A number of large unions also launched “Health Care for America Now” to fight for the Affordable Care Act and a public option – which was a suspiciously similar name to our organization, Healthcare-NOW! Some of the reason labor driven by a hope that if the ACA could succeed, Obama would be able to continue on to pass many of labor’s other priorities (spoiler alert: that didn’t happen). Lining up behind the ACA definitely cost many unions credibility with their own members, though, primarily because the “cadillac tax” on workers’ benefits included in the bill – something Obama had specifically campaigned against McCain on the year before.

Which brings us to the past decade of the 2010s, characterized by the Clinton and Biden runs for the Democratic Party. Mark characterizes the Democratic Party’s philosophy during this period as “wanting progress without struggle,” or wanting universal healthcare without taking on the healthcare industry. However, this has been the position of neoliberal Democrats since the 1990s, a position that is at odds with the growing crisis of our healthcare system – insane price increases, massive loss of access, growing racial disparities. If something must change, it will change.

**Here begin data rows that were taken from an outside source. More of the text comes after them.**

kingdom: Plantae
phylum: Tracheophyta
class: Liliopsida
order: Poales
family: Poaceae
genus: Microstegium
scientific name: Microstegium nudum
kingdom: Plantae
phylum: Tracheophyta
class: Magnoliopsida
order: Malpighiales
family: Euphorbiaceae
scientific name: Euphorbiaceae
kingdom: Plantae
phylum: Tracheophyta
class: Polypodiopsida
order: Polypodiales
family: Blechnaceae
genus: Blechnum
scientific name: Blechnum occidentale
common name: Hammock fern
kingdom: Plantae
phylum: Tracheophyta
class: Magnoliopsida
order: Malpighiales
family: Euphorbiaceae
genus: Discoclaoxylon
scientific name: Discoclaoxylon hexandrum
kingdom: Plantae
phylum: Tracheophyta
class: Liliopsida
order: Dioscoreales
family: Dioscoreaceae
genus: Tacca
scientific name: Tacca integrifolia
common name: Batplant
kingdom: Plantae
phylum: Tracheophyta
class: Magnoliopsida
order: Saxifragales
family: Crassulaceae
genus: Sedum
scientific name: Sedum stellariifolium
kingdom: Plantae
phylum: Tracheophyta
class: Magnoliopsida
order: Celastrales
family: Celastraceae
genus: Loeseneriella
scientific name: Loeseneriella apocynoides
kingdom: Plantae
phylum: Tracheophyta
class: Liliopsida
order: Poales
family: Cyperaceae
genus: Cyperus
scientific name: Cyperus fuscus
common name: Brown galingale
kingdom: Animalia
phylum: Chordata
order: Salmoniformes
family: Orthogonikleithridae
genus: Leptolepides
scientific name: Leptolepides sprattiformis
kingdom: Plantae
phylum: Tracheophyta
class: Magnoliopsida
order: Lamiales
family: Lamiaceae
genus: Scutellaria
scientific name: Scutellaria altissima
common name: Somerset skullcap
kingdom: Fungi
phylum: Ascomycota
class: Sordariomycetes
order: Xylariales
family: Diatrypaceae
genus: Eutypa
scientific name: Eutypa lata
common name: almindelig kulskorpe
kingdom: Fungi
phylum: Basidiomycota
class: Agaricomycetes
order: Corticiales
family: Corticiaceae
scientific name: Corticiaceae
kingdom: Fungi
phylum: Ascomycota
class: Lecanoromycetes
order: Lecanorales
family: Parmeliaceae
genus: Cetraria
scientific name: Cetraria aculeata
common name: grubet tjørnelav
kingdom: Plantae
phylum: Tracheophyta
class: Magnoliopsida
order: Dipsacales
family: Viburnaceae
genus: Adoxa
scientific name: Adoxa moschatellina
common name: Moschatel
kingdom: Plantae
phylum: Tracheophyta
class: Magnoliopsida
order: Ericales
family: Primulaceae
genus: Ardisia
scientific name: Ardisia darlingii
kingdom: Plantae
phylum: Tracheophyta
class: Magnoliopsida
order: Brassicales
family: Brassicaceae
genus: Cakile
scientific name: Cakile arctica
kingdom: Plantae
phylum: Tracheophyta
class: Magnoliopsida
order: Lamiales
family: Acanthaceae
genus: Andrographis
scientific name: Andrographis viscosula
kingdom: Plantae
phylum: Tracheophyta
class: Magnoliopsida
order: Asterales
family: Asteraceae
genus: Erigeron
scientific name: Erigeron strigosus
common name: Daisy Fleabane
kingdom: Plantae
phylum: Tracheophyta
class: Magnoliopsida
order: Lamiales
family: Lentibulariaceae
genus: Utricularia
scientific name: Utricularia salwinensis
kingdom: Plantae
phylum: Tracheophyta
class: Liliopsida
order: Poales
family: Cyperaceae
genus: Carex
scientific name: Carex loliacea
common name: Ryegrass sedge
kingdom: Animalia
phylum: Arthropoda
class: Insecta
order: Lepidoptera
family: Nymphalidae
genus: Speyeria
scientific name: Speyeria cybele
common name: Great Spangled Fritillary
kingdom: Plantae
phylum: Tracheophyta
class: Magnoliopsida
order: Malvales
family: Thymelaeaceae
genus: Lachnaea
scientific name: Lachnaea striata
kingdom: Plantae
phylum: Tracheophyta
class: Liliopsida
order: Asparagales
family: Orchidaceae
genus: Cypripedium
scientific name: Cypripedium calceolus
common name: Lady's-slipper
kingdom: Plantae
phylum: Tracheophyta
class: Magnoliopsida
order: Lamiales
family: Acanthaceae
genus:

At the same time, we’re in a period of incredible potential change. For the first time in 2019, unions representing a majority of unionized workers in the country endorsed the Medicare for All Act of 2019 – something we’ve never seen in the history of the labor movement. This was a watershed moment, and we now also have what feels like an unbreakable majority of support from the American public – a majority that holds up even in the face of public attacks and lies.

People are not going to forget the pain and failure of healthcare that they’re experiencing during the current coronavirus pandemic either. Ben, Stephanie and Mark close on a hopeful note that we have really reached a tipping point at the grassroots level, and the last step is for the massive public support to move even more decisively the political system.